▶ _Information given_:
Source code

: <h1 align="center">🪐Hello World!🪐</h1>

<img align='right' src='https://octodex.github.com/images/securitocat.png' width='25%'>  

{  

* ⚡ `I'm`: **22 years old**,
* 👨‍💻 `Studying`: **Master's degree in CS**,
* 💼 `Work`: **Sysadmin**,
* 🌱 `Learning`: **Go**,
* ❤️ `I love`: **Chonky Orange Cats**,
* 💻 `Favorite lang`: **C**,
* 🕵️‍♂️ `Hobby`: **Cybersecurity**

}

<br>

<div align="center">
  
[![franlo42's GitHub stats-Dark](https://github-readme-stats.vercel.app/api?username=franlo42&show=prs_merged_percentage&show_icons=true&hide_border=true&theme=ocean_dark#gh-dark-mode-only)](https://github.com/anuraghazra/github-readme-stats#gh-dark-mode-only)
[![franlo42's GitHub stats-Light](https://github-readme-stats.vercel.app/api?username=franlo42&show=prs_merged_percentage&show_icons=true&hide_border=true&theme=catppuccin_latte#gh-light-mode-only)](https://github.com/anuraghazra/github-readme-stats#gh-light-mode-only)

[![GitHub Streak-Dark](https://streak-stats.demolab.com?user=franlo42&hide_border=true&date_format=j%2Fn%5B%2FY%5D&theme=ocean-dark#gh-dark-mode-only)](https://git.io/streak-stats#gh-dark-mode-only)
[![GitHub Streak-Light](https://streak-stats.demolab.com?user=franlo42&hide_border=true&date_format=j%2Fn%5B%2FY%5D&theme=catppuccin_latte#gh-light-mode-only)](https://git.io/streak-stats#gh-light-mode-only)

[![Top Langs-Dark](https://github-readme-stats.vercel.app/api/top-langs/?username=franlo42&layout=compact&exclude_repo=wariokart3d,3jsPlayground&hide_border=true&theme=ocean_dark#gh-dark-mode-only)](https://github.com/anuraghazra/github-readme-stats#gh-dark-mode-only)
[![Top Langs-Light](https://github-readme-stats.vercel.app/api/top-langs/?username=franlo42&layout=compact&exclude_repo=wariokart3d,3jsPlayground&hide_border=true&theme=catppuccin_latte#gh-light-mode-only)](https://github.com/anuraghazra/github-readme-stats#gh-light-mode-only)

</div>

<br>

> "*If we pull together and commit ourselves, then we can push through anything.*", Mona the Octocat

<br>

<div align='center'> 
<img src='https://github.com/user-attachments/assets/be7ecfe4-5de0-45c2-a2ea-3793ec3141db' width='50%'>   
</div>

▶ _Exercise goal_:
Exactly as shown above, copy out the material.

▶ _Exercise solution_:
Source code

: <h1 align="center">🪐Hello World!🪐</h1>

<img align='right' src='https://octodex.github.com/images/securitocat.png' width='25%'>  

{  

* ⚡ `I'm`: **22 years old**,
* 👨‍💻 `Studying`: **Master's degree in CS**,
* 💼 `Work`: **Sysadmin**,
* 🌱 `Learning`: **Go**,
* ❤️ `I love`: **Chonky Orange Cats**,
* 💻 `Favorite lang`: **C**,
* 🕵️‍♂️ `Hobby`: **Cybersecurity**

}

<br>

<div align="center">
  
[![franlo42's GitHub stats-Dark](https://github-readme-stats.vercel.app/api?username=franlo42&show=prs_merged_percentage&show_icons=true&hide_border=true&theme=ocean_dark#gh-dark-mode-only)](https://github.com/anuraghazra/github-readme-stats#gh-dark-mode-only)
[![franlo42's GitHub stats-Light](https://github-readme-stats.vercel.app/api?username=franlo42&show=prs_merged_percentage&show_icons=true&hide_border=true&theme=catppuccin_latte#gh-light-mode-only)](https://github.com/anuraghazra/github-readme-stats#gh-light-mode-only)

[![GitHub Streak-Dark](https://streak-stats.demolab.com?user=franlo42&hide_border=true&date_format=j%2Fn%5B%2FY%5D&theme=ocean-dark#gh-dark-mode-only)](https://git.io/streak-stats#gh-dark-mode-only)
[![GitHub Streak-Light](https://streak-stats.demolab.com?user=franlo42&hide_border=true&date_format=j%2Fn%5B%2FY%5D&theme=catppuccin_latte#gh-light-mode-only)](https://git.io/streak-stats#gh-light-mode-only)

[![Top Langs-Dark](https://github-readme-stats.vercel.app/api/top-langs/?username=franlo42&layout=compact&exclude_repo=wariokart3d,3jsPlayground&hide_border=true&theme=ocean_dark#gh-dark-mode-only)](https://github.com/anuraghazra/github-readme-stats#gh-dark-mode-only)
[![Top Langs-Light](https://github-readme-stats.vercel.app/api/top-langs/?username=franlo42&layout=compact&exclude_repo=wariokart3d,3jsPlayground&hide_border=true&theme=catppuccin_latte#gh-light-mode-only)](https://github.com/anuraghazra/github-readme-stats#gh-light-mode-only)

</div>

<br>

> "*If we pull together and commit ourselves, then we can push through anything.*", Mona the Octocat

<br>

<div align='center'> 
<img src='https://github.com/user-attachments/assets/be7ecfe4-5de0-45c2-a2ea-3793ec3141db' width='50%'>   
</div>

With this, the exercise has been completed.